United States Board of Tax Appeals
37 B.T.A. 948; 1938 BTA LEXIS 963;
May 31, 1938, Promulgated

*963 1. A trust, of which petitioners were beneficiaries, conveyed certain property to a corporation in consideration of the receipt of all of the stock of the corporation and the assumption by the corporation of certain preexisting indebtedness standing against the trust property. Held, following Brons Hotels, Inc.,34 B.T.A. 376">34 B.T.A. 376, that the assumption of the indebtedness will be regarded as "other property or money" as provided in section 112(c)(1) of the Revenue Act of 1932, and that the transaction accordingly resulted in taxable gain.

2. Where land has been sold on installment contract, with subsequent forfeiture and repossession by the seller, such repossession may constitute a satisfaction of the installment obligation "at other than its face value," as provided in section 44(d) of the Revenue Act of 1932. Boca Ratone Co. v. Commissioner, 86 Fed.(2d) 9, and Eggerman Investment Co.,36 B.T.A. 1196">36 B.T.A. 1196, followed.

3. Id. - Proof of the original cost or other basis of the property, the fair market value of the property at the time of repossession, and all other facts necessary to make a computation under the statute*964 are part of the burden assumed by petitioners. Absence of such proof requires approval of respondent's determination.

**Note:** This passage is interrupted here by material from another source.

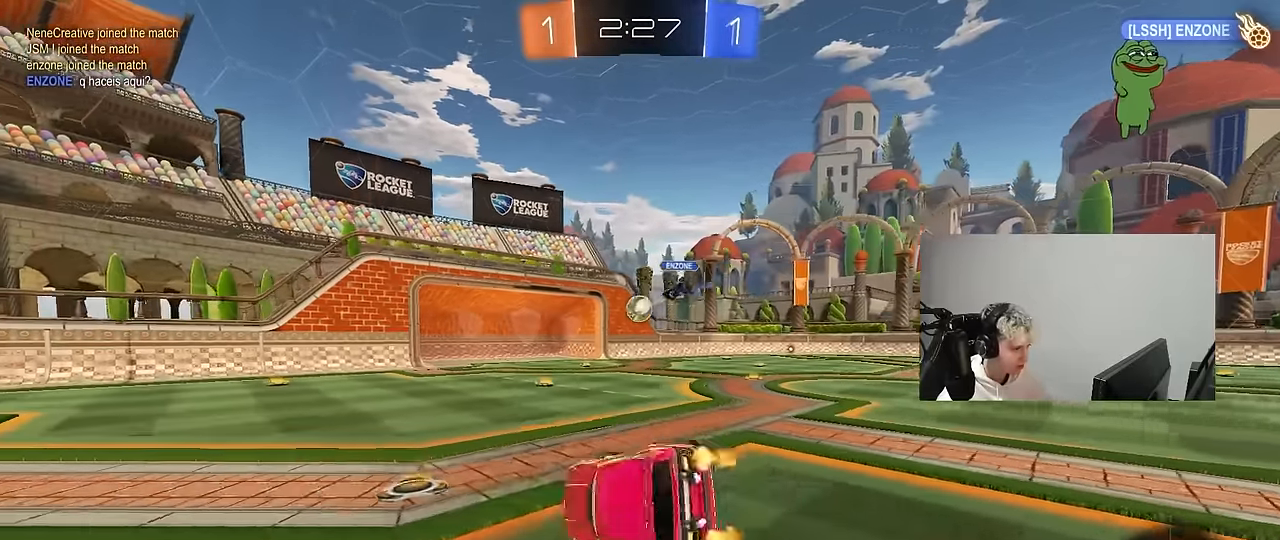
{"keys": ["a", "s", "shift"], "mouse": [], "mouse_move": "still", "events": [[17, "mouse_left", "up"], [17, "mouse_right", "up"], [167, "space", "down"], [300, "s", "up"], [350, "space", "up"], [450, "s", "down"]]}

Harry Allen, Esq., Harry B. Sutter, Esq., and Samuel H. Horne, Esq., for the petitioners.
DeWitt M. Evans, Esq., Philip A. Bayer, Esq., and Wilford H. Payne, Esq., for the respondent.

VAN FOSSAN

*949 These proceedings were brought to redetermine deficiencies in the income taxes of the petitioners for the year 1933 in the following amounts:

Walter F. Haass$7,406.37
Lillian A. Haass581.65
Margaret H. Murphy110.38

The issues are as follows:

(1) Did the petitioners realize taxable income upon the exchange of property by a trust, of which they were beneficiaries, for the stock of a corporation and the assumption by the corporation of existing liabilities of the trust?

(2) Did the petitioners, Walter F. Haass and Margaret H. Murphy, realize taxable income, in addition to that reported by them, upon the repossession of lots sold on the installment basis by a trust of which they were beneficiaries?

(3) Should commissions paid in 1924 and 1925 be deducted in computing gain on repossession in*965 1933?

FINDINGS OF FACT.

The facts were stipulated substantially as follows:

The old Goebel Brewing Co., a corporation, hereinafter called the old company, was dissolved prior to 1920 by decree of the Circuit Court in Chancery of Wayne County, Michigan. In that proceeding a receiver was appointed to wind up its affairs, and the lands and buildings in the city of Detroit, Michigan, formerly belonging to that corporation were sold by the receiver in the year 1920 to Walter F. Haass, as trustee for himself and certain other associates, including petitioners Lillian A. Haass and Margaret H. Murphy, which he then held and continued to hold and manage in trust for the benefit and advantage of himself and his associates. This trust was thereafter known as the Detroit Industries Buildings, Walter F. Haass, trustee, hereinafter called Industries, 1726 Dime Bank Building Detroit, Michigan. The proportional interests of the three petitioners in the trust were, and continued to be throughout the year 1933, as follows:

Walter F. Haassan undivided 31.534 percent.
Lillian A. Haassan undivided 4.762 percent.
Margaret H. Murphyan undivided 1.667 percent.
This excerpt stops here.